> **EXCERPTED TEXT**:
==================================================
The events of Mr. James's life—as we agree to understand events—may be told in a very few words. His race is Irish on his father's side and Scotch on his mother's, to which mingled strains the generalizer may attribute, if he likes, that union of vivid expression and dispassionate analysis which has characterized his work from the first. There are none of those early struggles with poverty, which render the lives of so many distinguished Americans monotonous reading, to record in his case: the cabin hearth-fire did not light him to the youthful pursuit of literature; he had from the start all those advantages which, when they go too far, become limitations.

He was born in New York city in the year 1843, and his first lessons in life and letters were the best which the metropolis—so small in the perspective diminishing to that date—could afford. In his twelfth year his family went abroad, and after some stay in England made a long sojourn in France and Switzerland. They returned to America in 1860, placing themselves at Newport, and for a year or two Mr. James was at the Harvard Law School, where, perhaps, he did not study a great deal of law. His father removed from Newport to Cambridge in 1866, and there Mr. James remained till he went abroad, three years later, for the residence in England and Italy which, with infrequent visits home, has continued ever since.

It was during these three years of his Cambridge life that I became acquainted with his work. He had already printed a tale—"The Story of a Year"—in the "Atlantic Monthly," when I was asked to be Mr. Fields's assistant in the management, and it was my fortune to read Mr. James's second contribution in manuscript. "Would you take it?" asked my chief. "Yes, and all the stories you can get from the writer." One is much securer of one's judgment at twenty-nine than, say, at forty-five; but if this was a mistake of mine I am not yet old enough to regret it. The story was called "Poor Richard," and it dealt with the conscience of a man very much in love with a woman who loved his rival. He told this rival a lie, which sent him away to his death on the field,—in that day nearly every fictitious personage had something to do with the war,—but Poor Richard's lie did not win him his love. It still seems to me that the situation was strongly and finely felt. One's pity went, as it should, with the liar; but the whole story had a pathos which lingers in my mind equally with a sense of the new literary qualities which gave me such delight in it. I admired, as we must in all that Mr. James has written, the finished workmanship in which there is no loss of vigor; the luminous and uncommon use of words, the originality of phrase, the whole clear and beautiful style, which I confess I weakly liked the better for the occasional gallicisms remaining from an inveterate habit of French. Those who know the writings of Mr. Henry James will recognize the inherited felicity of diction which is so striking in the writings of Mr. Henry James, Jr. The son's diction is not so racy as the father's; it lacks its daring, but it is as fortunate and graphic; and I cannot give it greater praise than this, though it has, when he will, a splendor and state which is wholly its own.
==================================================
> **LISTING**:

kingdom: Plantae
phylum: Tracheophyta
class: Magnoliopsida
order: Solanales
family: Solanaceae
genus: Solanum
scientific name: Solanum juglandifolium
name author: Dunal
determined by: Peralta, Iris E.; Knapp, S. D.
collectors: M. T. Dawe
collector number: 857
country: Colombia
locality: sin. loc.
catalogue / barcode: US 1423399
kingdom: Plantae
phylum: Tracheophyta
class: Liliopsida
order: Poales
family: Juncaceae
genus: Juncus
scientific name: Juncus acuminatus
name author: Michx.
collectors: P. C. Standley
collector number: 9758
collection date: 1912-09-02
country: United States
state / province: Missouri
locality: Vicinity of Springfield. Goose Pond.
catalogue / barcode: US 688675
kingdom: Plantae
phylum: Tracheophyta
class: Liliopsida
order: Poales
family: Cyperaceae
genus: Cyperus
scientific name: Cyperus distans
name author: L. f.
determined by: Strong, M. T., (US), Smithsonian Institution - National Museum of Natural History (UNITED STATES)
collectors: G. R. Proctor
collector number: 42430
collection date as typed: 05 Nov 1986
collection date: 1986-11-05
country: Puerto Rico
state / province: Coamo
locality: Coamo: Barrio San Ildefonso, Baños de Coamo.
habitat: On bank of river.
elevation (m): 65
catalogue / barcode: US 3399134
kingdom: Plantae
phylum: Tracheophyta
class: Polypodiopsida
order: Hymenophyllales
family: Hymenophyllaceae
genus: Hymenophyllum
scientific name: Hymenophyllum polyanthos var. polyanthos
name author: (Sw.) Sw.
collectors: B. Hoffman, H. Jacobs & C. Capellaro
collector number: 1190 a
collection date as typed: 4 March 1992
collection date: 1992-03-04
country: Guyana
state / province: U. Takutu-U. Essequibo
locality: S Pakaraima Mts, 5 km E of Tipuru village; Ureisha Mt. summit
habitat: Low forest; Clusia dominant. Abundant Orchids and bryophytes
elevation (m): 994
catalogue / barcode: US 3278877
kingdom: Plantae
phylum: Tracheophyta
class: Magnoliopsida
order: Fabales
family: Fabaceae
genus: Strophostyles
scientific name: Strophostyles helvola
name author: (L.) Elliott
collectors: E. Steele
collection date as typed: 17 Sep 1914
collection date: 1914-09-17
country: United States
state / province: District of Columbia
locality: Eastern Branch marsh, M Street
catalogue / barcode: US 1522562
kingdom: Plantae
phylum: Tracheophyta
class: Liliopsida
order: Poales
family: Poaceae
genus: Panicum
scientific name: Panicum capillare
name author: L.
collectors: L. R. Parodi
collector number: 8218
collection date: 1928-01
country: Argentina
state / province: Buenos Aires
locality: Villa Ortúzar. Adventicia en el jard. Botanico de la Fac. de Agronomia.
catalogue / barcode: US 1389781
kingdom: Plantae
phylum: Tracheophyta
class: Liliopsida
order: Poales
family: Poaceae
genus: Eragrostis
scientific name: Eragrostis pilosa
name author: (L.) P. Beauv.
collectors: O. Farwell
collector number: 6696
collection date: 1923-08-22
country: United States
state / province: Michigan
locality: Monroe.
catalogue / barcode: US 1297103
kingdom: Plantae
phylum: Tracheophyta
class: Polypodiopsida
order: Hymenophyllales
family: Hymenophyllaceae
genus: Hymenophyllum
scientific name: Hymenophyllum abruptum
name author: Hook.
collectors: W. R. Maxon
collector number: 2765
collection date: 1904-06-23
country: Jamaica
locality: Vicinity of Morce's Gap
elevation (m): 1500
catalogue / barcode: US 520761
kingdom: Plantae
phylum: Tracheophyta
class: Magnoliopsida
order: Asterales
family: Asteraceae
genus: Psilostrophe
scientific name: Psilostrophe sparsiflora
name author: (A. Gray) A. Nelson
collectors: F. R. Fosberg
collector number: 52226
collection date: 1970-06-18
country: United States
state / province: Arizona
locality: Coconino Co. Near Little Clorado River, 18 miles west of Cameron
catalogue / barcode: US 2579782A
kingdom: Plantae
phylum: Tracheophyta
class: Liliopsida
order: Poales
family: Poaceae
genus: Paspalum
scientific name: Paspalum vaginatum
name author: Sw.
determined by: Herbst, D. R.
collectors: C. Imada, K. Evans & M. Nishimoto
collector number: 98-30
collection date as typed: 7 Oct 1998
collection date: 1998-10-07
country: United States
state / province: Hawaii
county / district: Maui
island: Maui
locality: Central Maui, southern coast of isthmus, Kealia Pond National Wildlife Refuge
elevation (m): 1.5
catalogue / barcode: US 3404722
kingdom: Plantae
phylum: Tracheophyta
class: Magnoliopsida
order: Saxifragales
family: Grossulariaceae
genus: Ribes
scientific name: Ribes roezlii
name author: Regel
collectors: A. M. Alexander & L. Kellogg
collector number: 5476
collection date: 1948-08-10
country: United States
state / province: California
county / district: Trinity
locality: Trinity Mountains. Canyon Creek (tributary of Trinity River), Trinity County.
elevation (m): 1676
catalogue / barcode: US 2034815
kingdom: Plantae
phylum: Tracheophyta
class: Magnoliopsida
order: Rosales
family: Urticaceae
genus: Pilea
==================================================
> **WHAT YOU WILL DO**:
a) From the sketch of Mr. James's life and early work, list every calendar year given, each with the event the sketch ties to it.
b) Carry the sketch of Mr. James's life and early work forward from its last sentence.

> **EXERCISE ANSWERS**:
a)
1843: he was born in New York city.
1860: the family returned to America and settled at Newport.
1866: his father moved from Newport to Cambridge.

b)
Mr. James is now so universally recognized that I shall seem to be making an unwarrantable claim when I express my belief that the popularity of his stories was once largely confined to Mr. Field's assistant. They had characteristics which forbade any editor to refuse them; and there are no anecdotes of thrice-rejected manuscripts finally printed to tell of him; his work was at once successful with all the magazines. But with the readers of "The Atlantic," of "Harper's," of "Lippincott's," of "The Galaxy," of "The Century," it was another affair. The flavor was so strange, that, with rare exceptions, they had to "learn to like" it. Probably few writers have in the same degree compelled the liking of their readers. He was reluctantly accepted, partly through a mistake as to his attitude—through the confusion of his point of view with his private opinion—in the reader's mind. This confusion caused the tears of rage which bedewed our continent in behalf of the "average American girl" supposed to be satirized in Daisy Miller, and prevented the perception of the fact that, so far as the average American girl was studied at all in Daisy Miller, her indestructible innocence, her invulnerable new-worldliness, had never been so delicately appreciated. It was so plain that Mr. James disliked her vulgar conditions, that the very people to whom he revealed her essential sweetness and light were furious that he should have seemed not to see what existed through him. In other words, they would have liked him better if he had been a worse artist—if he had been a little more confidential.

But that artistic impartiality which puzzled so many in the treatment of Daisy Miller is one of the qualities most valuable in the eyes of those who care how things are done, and I am not sure that it is not Mr. James's most characteristic quality. As "frost performs the effect of fire," this impartiality comes at last to the same result as sympathy. We may be quite sure that Mr. James does not like the peculiar phase of our civilization typified in Henrietta Stackpole; but he treats her with such exquisite justice that he lets US like her. It is an extreme case, but I confidently allege it in proof.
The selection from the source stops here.